By the afternoon my performance had become a social gathering. Chairs were brought out, and people conversed among themselves as my torches waved and twirled. They were small pulses of heat that distracted from the sun’s scorching disk above. Everyone who came to sit down and chat threw a coin into my pot as an admission fee, even if they weren't paying attention. I wasn’t complaining.

And for the second time, I caught sight of a scene happening beyond the ring of spectators. I locked into my performance, a sort of auto-acting. The crowd noticed the increased speed, even if I didn’t.

Entering the plaza was a rotund man dressed in the most ridiculous outfit I ever saw. Purple tunic, black leggings, gold bejeweled bracelets on his wrists and ankles, and a bright purple, spiraling cap. To top it off, he wore a dark purple cape that flowed down to his ankles, embedded with sparkling, yellow, star-shaped jewels. It was like the Milky Way tripped and fell on top of him.

He was walking towards a simply dressed woman, who, judging from the speed that she’d been walking away from him, clearly didn't want to be near him. I couldn't blame her, but his pomp and tackiness wouldn't let her ignore him.

I kept twirling, and twirling, and twirling. My eyes were glued to them, but the crowd in front of me was too loud to make out what the two were saying. The Starry Ass pulled out a enormous bag of coins, big enough to spill over his hands, and tossed it to the young woman. I didn't think she had the look of a hooker: her red hair was cropped short, and her sand-brown robe was spotted with grease. Whatever he said after that, she didn’t take it too well.

She wound up, and threw the bag back at the Milky Ass, screaming:

“THESE ARE JUST STONES!”

He fell to the ground, the gold coins scattered, and if they were stones, then the coming crowd was a swarm of crabs coming to hoard them. Even I dropped my torches to take a chance in the stampede. It was well worth the wrestle. I came away with at least two-hundred gold coins.

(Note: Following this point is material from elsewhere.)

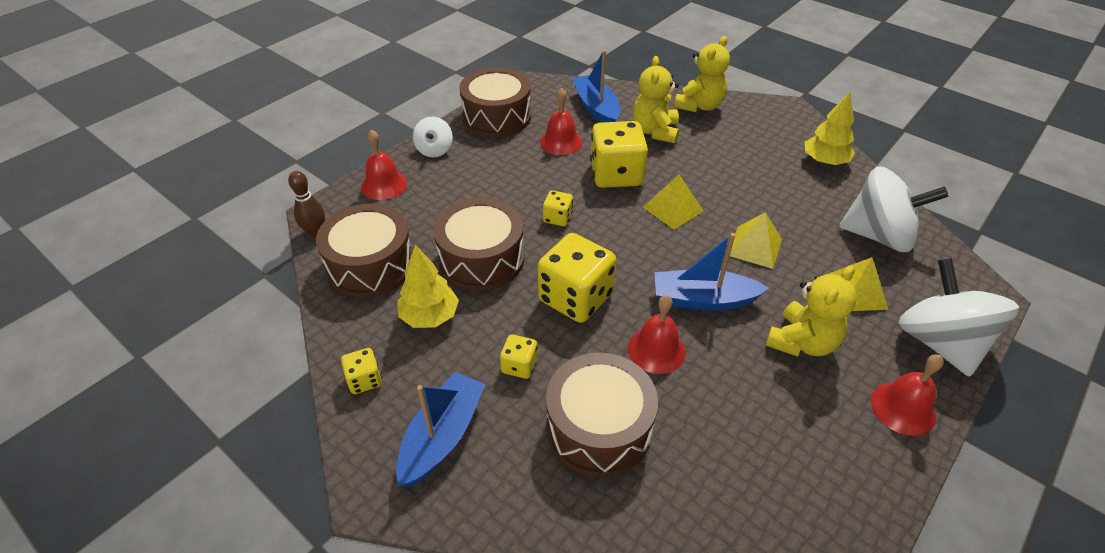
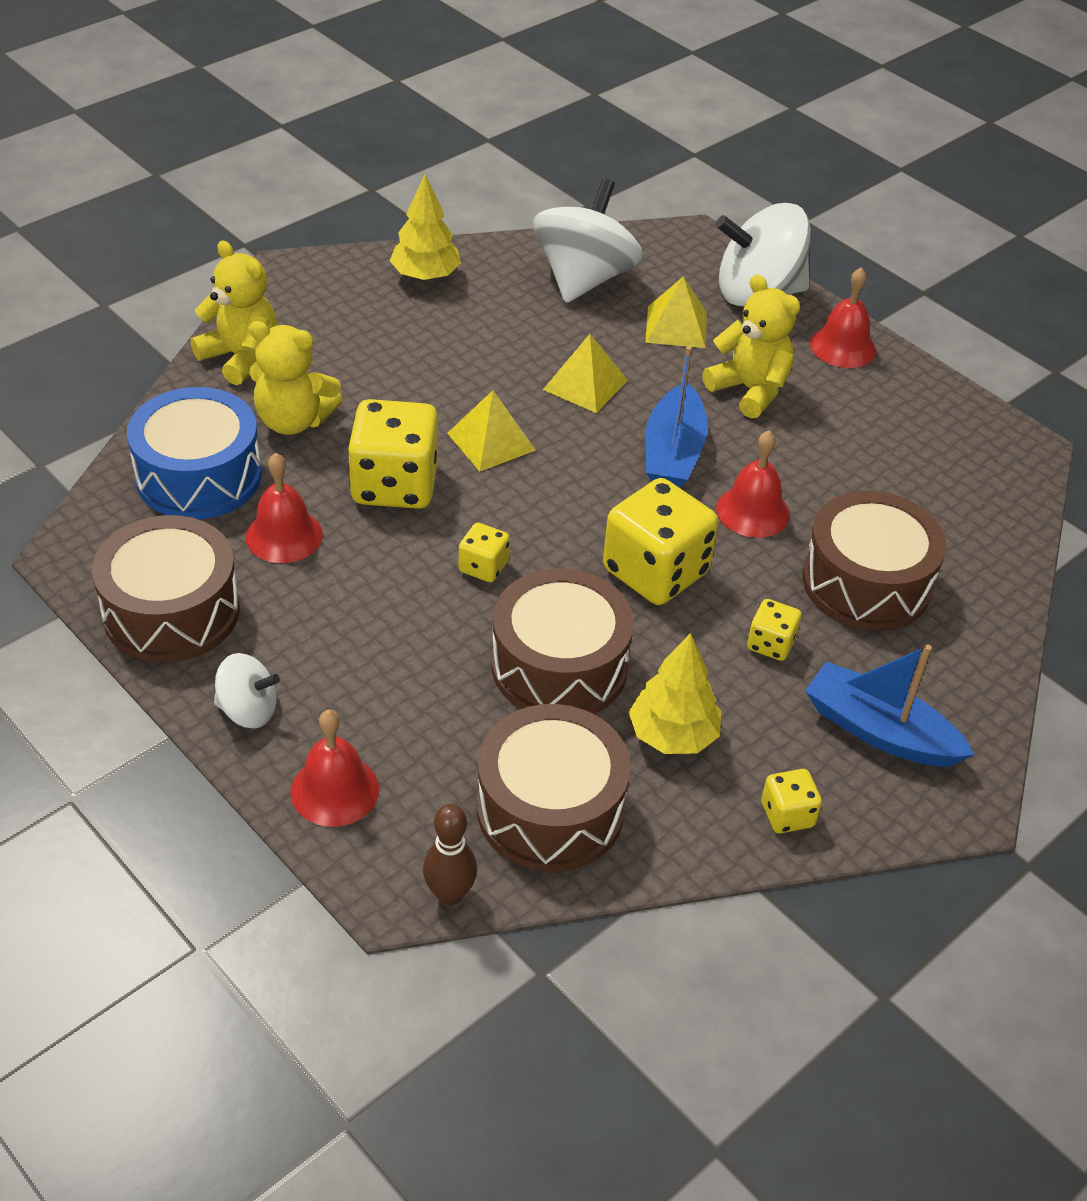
camera: 85 degrees left, 0 degrees up
blue boat [572,50,620,123] -> blue drum [127,387,262,519]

Having untied my tunic to hold them, my white sparkling ass was exposed, jiggling as I ran away. I must have had a fine ass, 'cause I caught at least a dozen people staring.

The next time I saw that plaza, five years later, I was a made man, with a town house and servants of my own. There were many performers there, copying the act I had once performed in the very same place. They were like clever crabs, pinching peoples pockets for a few gold stones. Same as me. But there was one thing I noticed right away.

They all had immaculately braided mustaches.